Return every line in the entries below where the word "pixels" shows up.

Data section: Begin

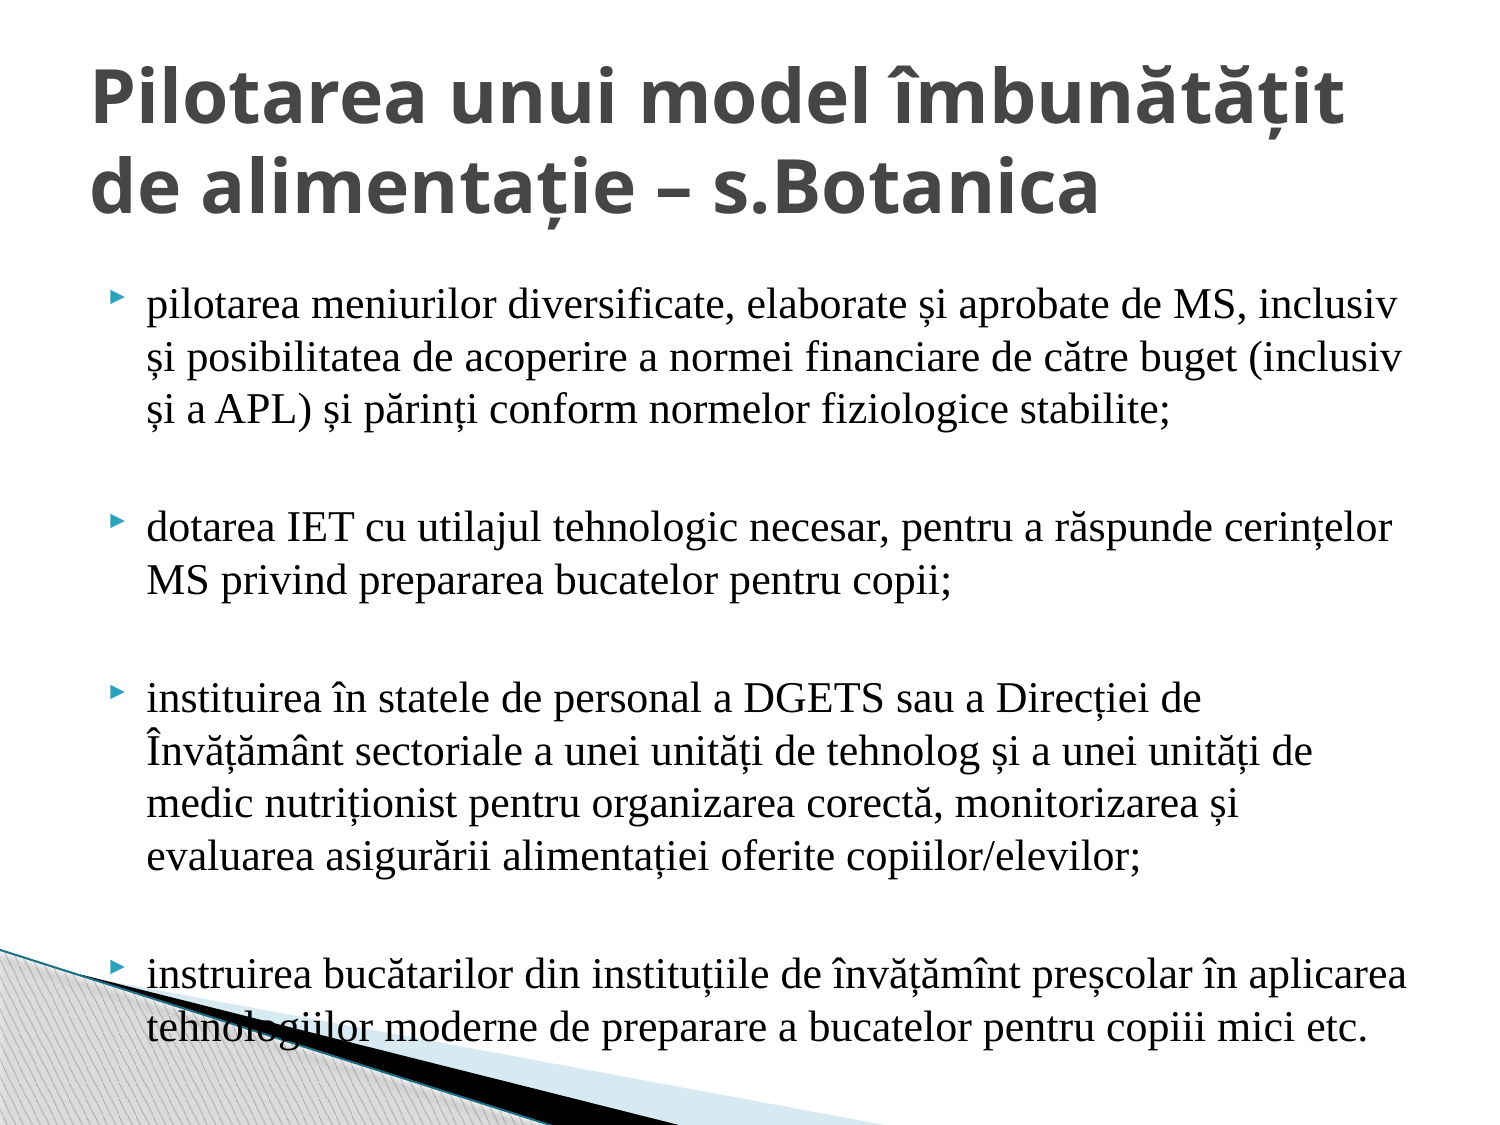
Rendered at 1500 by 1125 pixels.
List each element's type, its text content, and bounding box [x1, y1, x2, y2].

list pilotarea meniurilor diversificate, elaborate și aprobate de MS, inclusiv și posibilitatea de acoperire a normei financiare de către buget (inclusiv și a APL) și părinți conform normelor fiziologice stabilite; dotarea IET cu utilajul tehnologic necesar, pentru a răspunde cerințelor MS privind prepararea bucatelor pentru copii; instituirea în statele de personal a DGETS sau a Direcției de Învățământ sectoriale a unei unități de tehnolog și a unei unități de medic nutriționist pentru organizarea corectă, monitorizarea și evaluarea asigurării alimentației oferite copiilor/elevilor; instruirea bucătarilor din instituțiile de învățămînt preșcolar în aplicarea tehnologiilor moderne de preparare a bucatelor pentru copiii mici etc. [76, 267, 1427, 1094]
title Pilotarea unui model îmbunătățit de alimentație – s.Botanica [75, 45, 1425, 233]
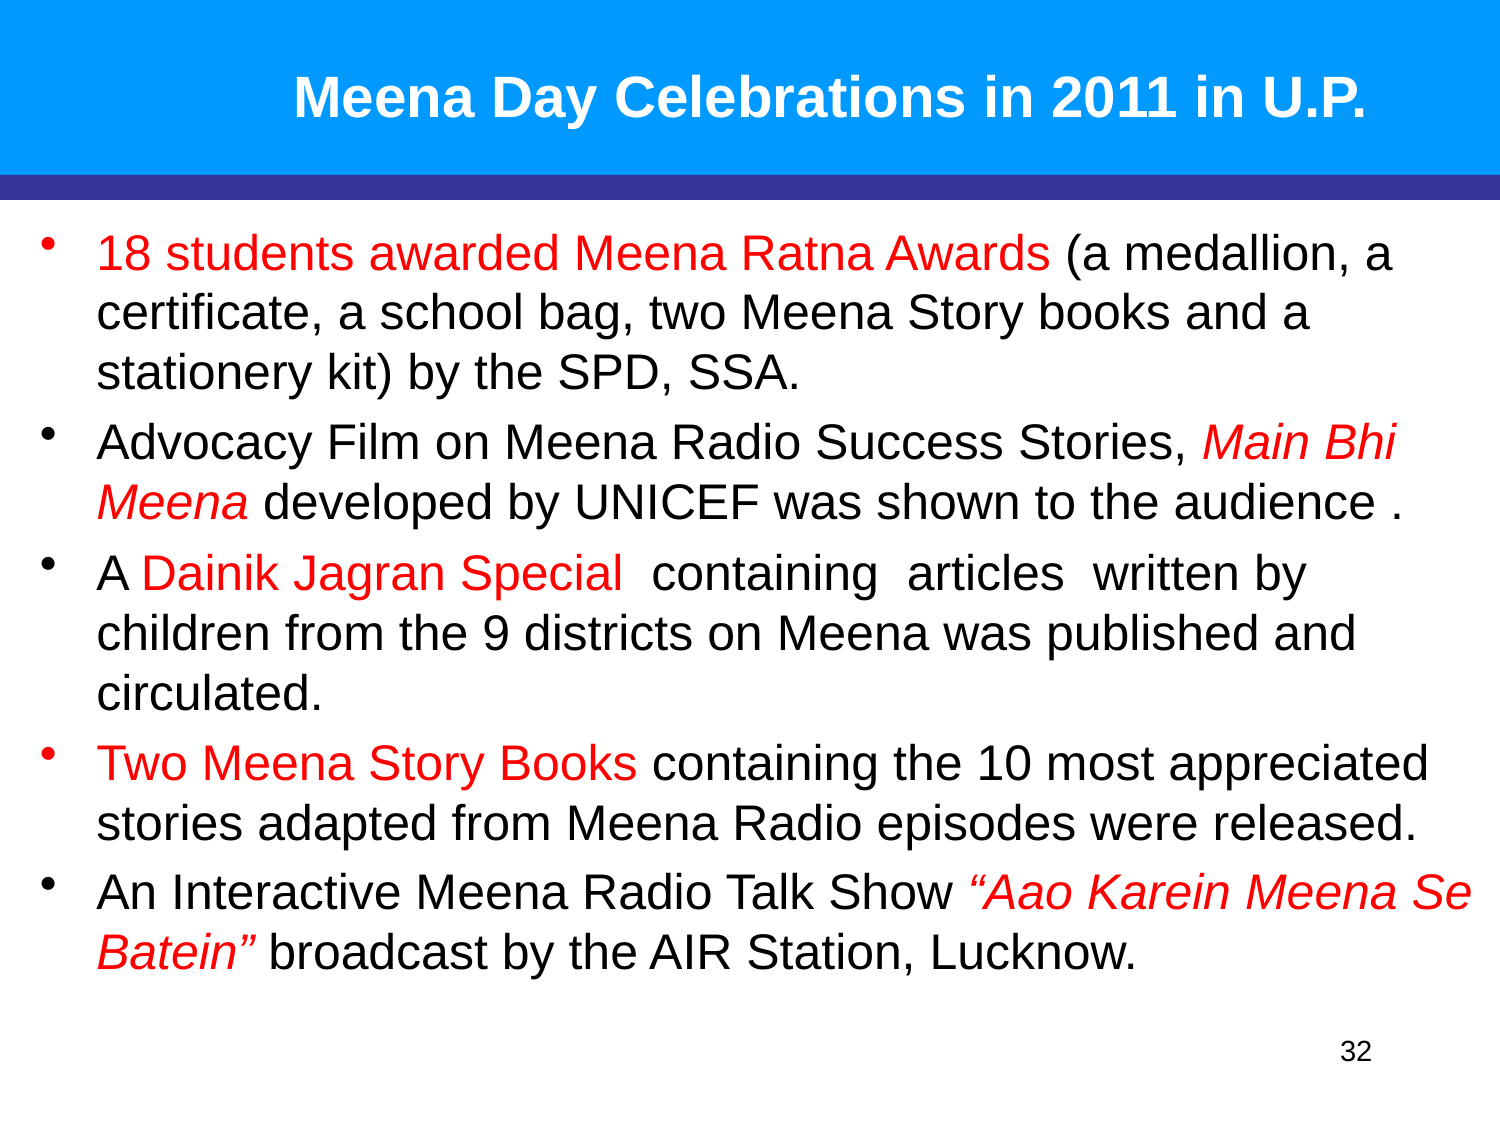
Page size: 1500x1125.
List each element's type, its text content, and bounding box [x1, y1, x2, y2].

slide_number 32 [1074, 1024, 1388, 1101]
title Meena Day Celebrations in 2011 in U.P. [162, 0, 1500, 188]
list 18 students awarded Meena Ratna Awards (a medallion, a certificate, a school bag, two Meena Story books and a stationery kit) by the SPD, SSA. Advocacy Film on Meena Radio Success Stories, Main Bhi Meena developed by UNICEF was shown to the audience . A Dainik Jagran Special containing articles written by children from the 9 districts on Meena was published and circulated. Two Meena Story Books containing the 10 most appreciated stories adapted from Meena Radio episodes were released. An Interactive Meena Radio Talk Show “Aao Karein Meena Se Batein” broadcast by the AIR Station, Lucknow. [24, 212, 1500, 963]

Data section: End
Data section: Begin

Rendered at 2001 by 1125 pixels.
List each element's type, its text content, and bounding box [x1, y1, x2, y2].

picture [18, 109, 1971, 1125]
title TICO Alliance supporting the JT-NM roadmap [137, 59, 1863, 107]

Data section: End
Data section: Begin

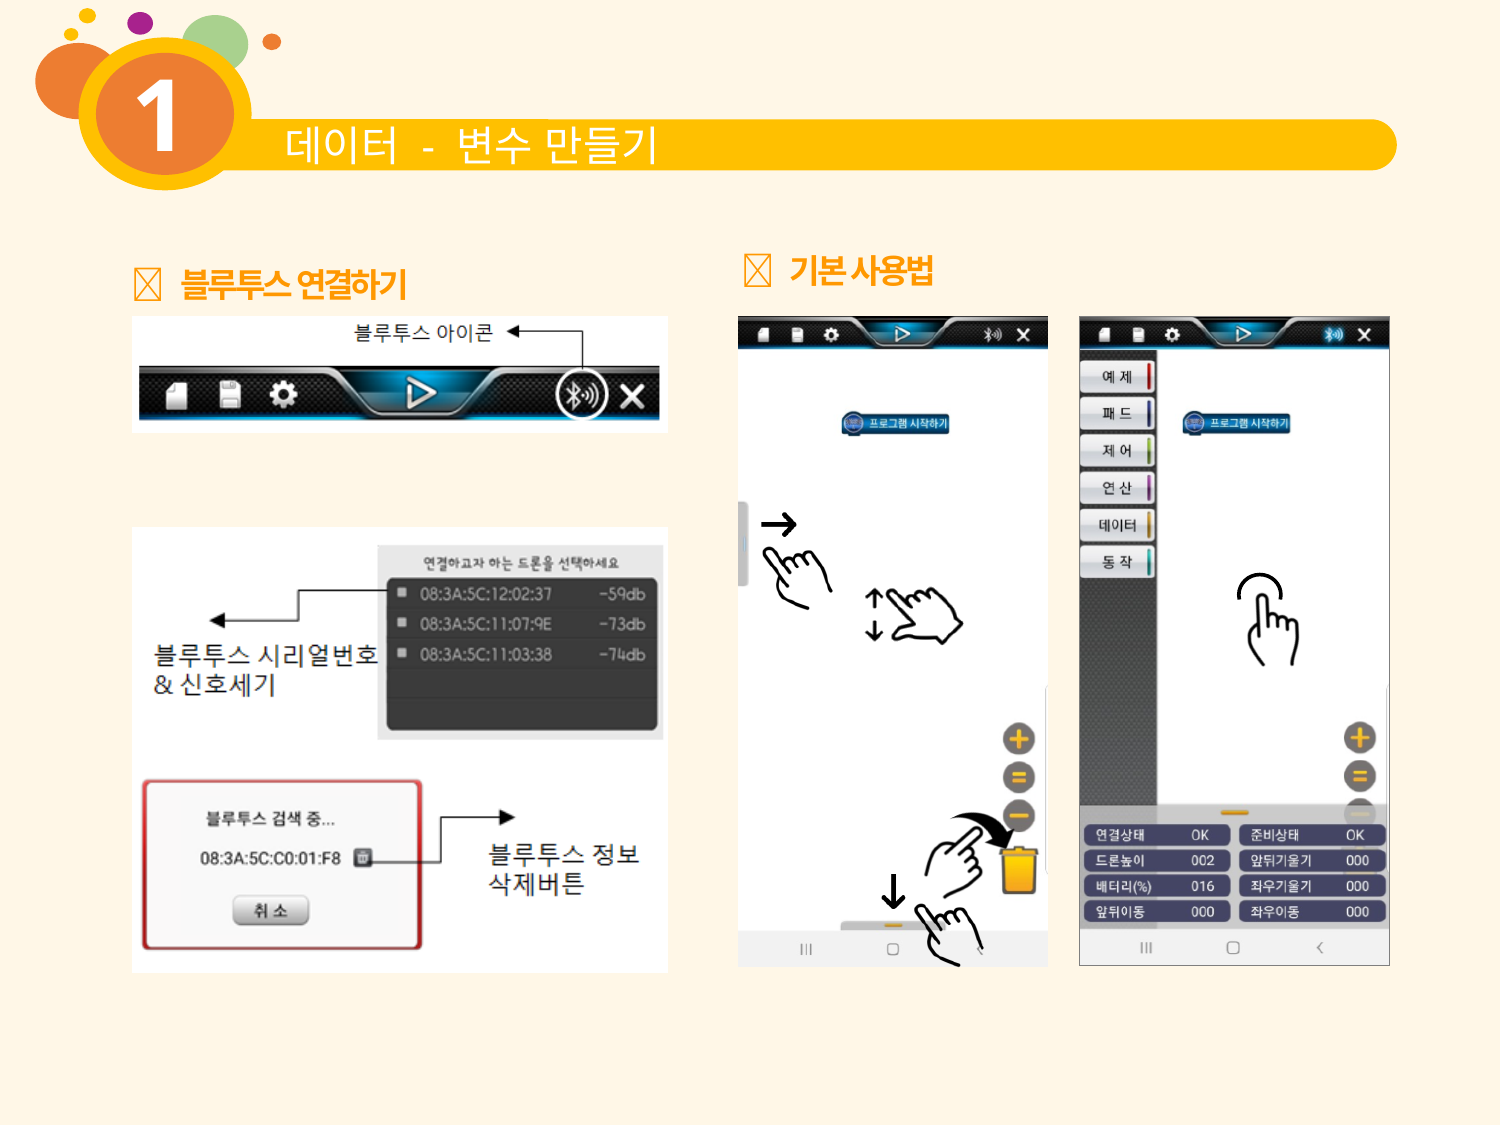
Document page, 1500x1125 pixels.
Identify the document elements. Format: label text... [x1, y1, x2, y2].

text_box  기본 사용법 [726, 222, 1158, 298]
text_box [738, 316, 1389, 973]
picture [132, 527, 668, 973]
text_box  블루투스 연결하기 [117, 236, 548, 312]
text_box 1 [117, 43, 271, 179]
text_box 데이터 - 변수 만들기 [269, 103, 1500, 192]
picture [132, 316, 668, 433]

Data section: End

Solution to the problem
Rendered at 1500 by 1125 pixels.
Rendered at 2001 by 1125 pixels.
Document page, 1500x1125 pixels.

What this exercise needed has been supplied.